We had a couple hours to kill before dark, so we decided to go for a little hike. We went to the highest dune we could find, then started doing what anyone would do.. flips down and off the dunes!
Probably one of the coolest things about camping in the desert is that there's no light pollution for miles around: perfectly clear skies! I had never seen so many stars in my life. We could see all the satellites passing overhead, and every once in a while we even saw a shooting star.

[Picture by Andrew Hargrove]
It was such an unbelievable experience that I thought that sleeping in a tent just wasn't worth it (plus it was pretty cramped). So I grabbed my sleeping bag and setup right outside the tent, with my backpack as a pillow. It was rumored that all the bugs and animals come out at night (scorpions?). Stupid or not, I slept outside anyway. And it was totally worth it.. until around 3AM when the sand storm hit. Not only was it FREEZING, sand was getting.. everywhere! I almost moved into the tent.. but at that point I was committed to sleeping outside, so I put my hood on, dug down deep into my sleeping bag, and stuck it out. It wasn't a huge deal, because we had to get up at 4:15AM anyway to see the sunrise.
Camel Ride at Sunrise
So we were told that we were going to wake up at 4:15 and take a camel to the top of the nearest dune to see the sunrise. We were not told that that meant packing up our tents and sleeping bags in the pitch dark desert so we could take a bus some where else for the camel ride. With some minor problems (including fishing the tent out of the irrigation canal), we were off. We got to the new destination with plenty of time before the sunrise, but little did we know that camels aren't nearly as well-tempered as horses or other comparable animals. They keep the camels in groups of 3 or 4 tied together, so if one's having a bad day none of them move. The first two camels i got on happened to be the one that refused to go, despite our guides yelling at them in Chinese. So I got on my third camel, and he seemed a little better, he went just fine. The only problem was that I didn't get my foot in the stirrup before we took off. So as we were going along I kept trying to get my foot in, and every time I tried he would try and buck me off. Needless to say, i never got my foot in the stirrup, which made for an uncomfortable 30min ride up the dunes, but it was totally worth it.

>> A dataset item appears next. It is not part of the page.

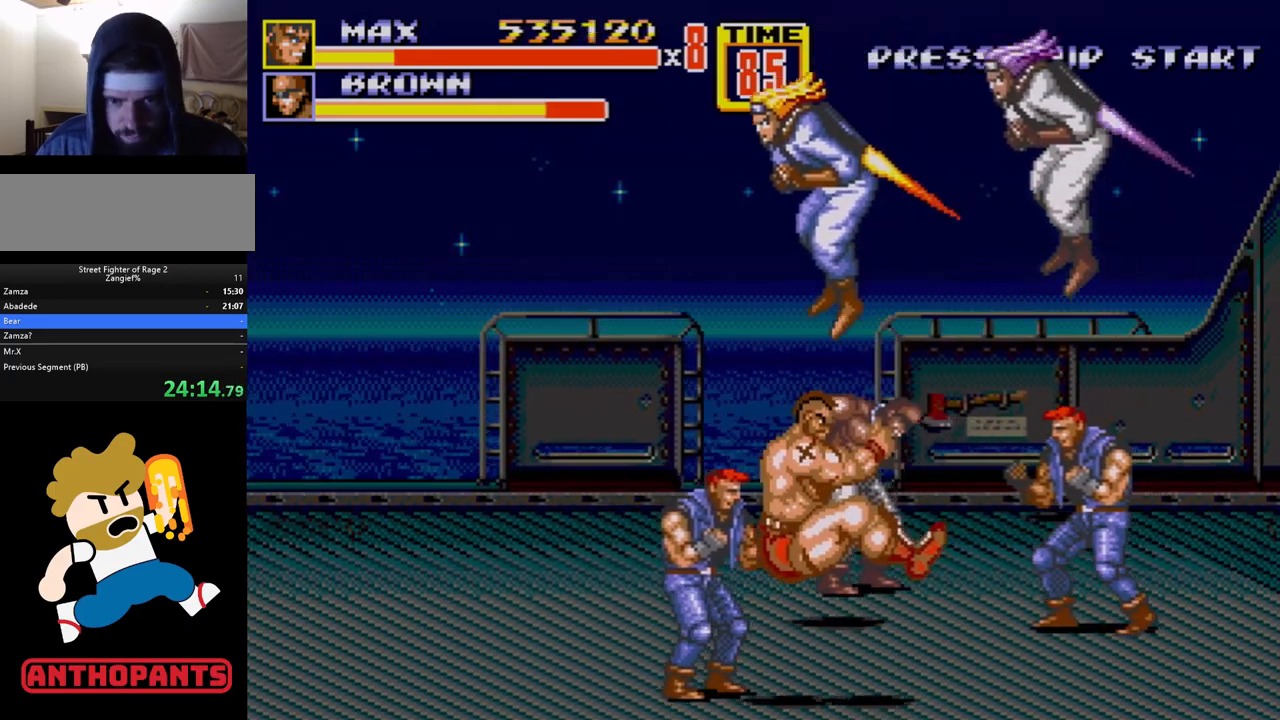
{"dt_ms": 500, "buttons": ["A"], "events": [[83, "B", "down"], [300, "B", "up"], [433, "A", "down"]]}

Once we got to the top, or near the top, we had to walk the remainder of the way on wooden stairs built into the sand. It doesn't look far, but trust me, dunes can be deceiving.
That was a bit of an excursion, but we made it to the top, did the whole sunrise thing, then mounted the camels and made our way back down. We then rode our camels to
Crescent Moon Lake
This is a small freshwater lake that formed inbetween sand dunes. It has been a vital source of water for thousands of years. Now it is little more than a pond, but its still kind of a big deal because its a lake in the middle of the desert.
Crescent Moon Lake

[Photo by Andrew Hargrove]
If you look closely there is a "TBC" spelled in people on the lower left side of the picture. TBC = The Beijing Center (my study abroad program). I'm the top part of the C.
Later that day we went to the:
Magao Grottos (caves), or "Cave of a Thousand Buddhas"
We aren't allowed to take pictures inside, but it was essentially 450+ caves that were carved into the mountain by people who traveled the silk road, especially Buddhist Monks. Most of the caves were covered in Buddhas, with thousands of little Buddhas about an inch in size carved into the walls, hence the title "Cave of a Thousand Buddhas" - actually a bunch of caves with thousands of Buddhas.
Historical Context:
After about the 11th century the Mogao Caves were forgotten, until 1907 when Sir Aurel Stein discovered them. He excavated the caves, and among the findings was the Diamond Sutra, the world's earliest printed book. For the next few years many westerners came and "excavated" the caves - stealing everything inside with little awareness of what it was and taking it back to their home countries.
That's pretty much it for Dunhuang. Next we're off to Jiayuguan, a 5 hour bus ride away.